Filmed in Ottawa, this Alberto De Martino cult classic may not look like a typical poliziotteschi film but it has all the tropes of one. The new setting gives it some freshness as I don’t recall seeing any other Italian films of this era filmed in Ontario. You still get the bank robbery that open so many of these films and you get right off with a car chase as badass cop Stuart Whitman is speeding down the streets chasing the bad guys while the dispatcher is trying to reach him about a personal phone call from his sister. Martin Laundau receives a late night phone call about an emergency on the college campus where he works. He rushes off to find out he’s been pranked, but soon enough Whitman’s sister, a student with whom he’s been having an affair, collapses. He administers some medicine but before long she’s dead. The autopsy reveals she was poisoned, and it’s up to Whitman and his partner (JOHN SAXON!!) to find the killer as the bodies begin to pile up to cover up what’s been happening.

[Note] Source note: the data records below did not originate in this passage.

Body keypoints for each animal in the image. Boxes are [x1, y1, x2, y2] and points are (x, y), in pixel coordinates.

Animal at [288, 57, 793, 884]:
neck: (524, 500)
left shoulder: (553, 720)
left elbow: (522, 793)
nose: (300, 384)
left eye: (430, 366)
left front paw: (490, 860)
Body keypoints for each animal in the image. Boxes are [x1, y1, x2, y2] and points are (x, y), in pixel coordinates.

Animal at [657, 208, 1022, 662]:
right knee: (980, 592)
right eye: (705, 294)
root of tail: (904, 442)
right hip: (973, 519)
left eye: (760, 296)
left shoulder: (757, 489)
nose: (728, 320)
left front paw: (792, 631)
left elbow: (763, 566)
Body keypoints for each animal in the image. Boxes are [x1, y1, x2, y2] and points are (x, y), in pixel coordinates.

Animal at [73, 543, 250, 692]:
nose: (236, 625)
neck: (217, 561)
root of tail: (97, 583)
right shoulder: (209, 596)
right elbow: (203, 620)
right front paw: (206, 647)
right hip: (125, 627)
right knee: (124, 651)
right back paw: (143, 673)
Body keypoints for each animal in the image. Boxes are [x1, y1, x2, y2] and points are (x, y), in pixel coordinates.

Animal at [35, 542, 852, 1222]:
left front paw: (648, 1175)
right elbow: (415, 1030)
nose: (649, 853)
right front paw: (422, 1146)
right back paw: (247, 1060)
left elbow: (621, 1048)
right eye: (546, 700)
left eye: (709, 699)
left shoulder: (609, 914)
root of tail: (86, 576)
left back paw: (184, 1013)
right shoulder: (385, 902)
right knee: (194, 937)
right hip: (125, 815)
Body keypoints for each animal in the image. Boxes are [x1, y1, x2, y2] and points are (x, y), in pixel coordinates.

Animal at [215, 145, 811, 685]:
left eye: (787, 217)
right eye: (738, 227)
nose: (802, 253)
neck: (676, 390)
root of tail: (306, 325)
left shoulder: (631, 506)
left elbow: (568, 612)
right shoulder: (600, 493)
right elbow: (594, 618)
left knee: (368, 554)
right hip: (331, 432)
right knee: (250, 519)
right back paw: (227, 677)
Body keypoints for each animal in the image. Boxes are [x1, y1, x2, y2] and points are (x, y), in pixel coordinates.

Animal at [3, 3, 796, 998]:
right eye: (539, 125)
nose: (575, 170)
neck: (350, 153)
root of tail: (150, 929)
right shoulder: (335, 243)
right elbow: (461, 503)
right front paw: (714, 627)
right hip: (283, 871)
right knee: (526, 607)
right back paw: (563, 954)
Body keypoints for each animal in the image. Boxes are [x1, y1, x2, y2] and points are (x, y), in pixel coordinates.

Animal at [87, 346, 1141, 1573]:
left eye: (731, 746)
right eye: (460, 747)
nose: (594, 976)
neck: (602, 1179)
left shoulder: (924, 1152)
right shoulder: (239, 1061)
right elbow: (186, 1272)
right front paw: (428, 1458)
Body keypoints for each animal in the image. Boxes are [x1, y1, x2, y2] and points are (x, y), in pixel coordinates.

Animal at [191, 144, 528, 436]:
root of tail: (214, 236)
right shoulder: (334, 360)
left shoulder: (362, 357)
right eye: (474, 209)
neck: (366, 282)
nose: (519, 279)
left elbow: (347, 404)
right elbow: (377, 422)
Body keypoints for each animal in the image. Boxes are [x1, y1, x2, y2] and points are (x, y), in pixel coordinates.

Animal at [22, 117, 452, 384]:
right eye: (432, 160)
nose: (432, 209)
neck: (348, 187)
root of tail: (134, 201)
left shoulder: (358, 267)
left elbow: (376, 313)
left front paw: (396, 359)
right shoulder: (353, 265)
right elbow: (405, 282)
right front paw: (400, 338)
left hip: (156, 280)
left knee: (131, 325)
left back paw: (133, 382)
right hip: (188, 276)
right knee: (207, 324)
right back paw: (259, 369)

Shadows in an Empty Room is unrelenting, switching from feeling like a police thriller to a giallo at a moment’s notice, and it never slows down during its 100 minute run time. Like most Italian films of the time, it has an excellent score that helps build the suspense. Whitman is great to watch as he unravels alongside the mystery, slowly discovering his sister isn’t the angelic young woman he thought her to be. The kills are very giallo inspired, with a black gloved killer stalking around eliminating key witnesses, and we even get Tisa Farrow (probably best known for Lucio Fulci’s Zombie) as a blind co-ed that was close to Whitman’s sister. There’s a phenomenal 10 minute car chase scene Whitman goes after a criminal through the streets of Ottawa. It’s not the tight alleys of Italy like in the Lenzi films, but it’s just as thrilling.
It is wild and it never slows down. I can’t say too much more without spoilers, so I’ll leave it at that.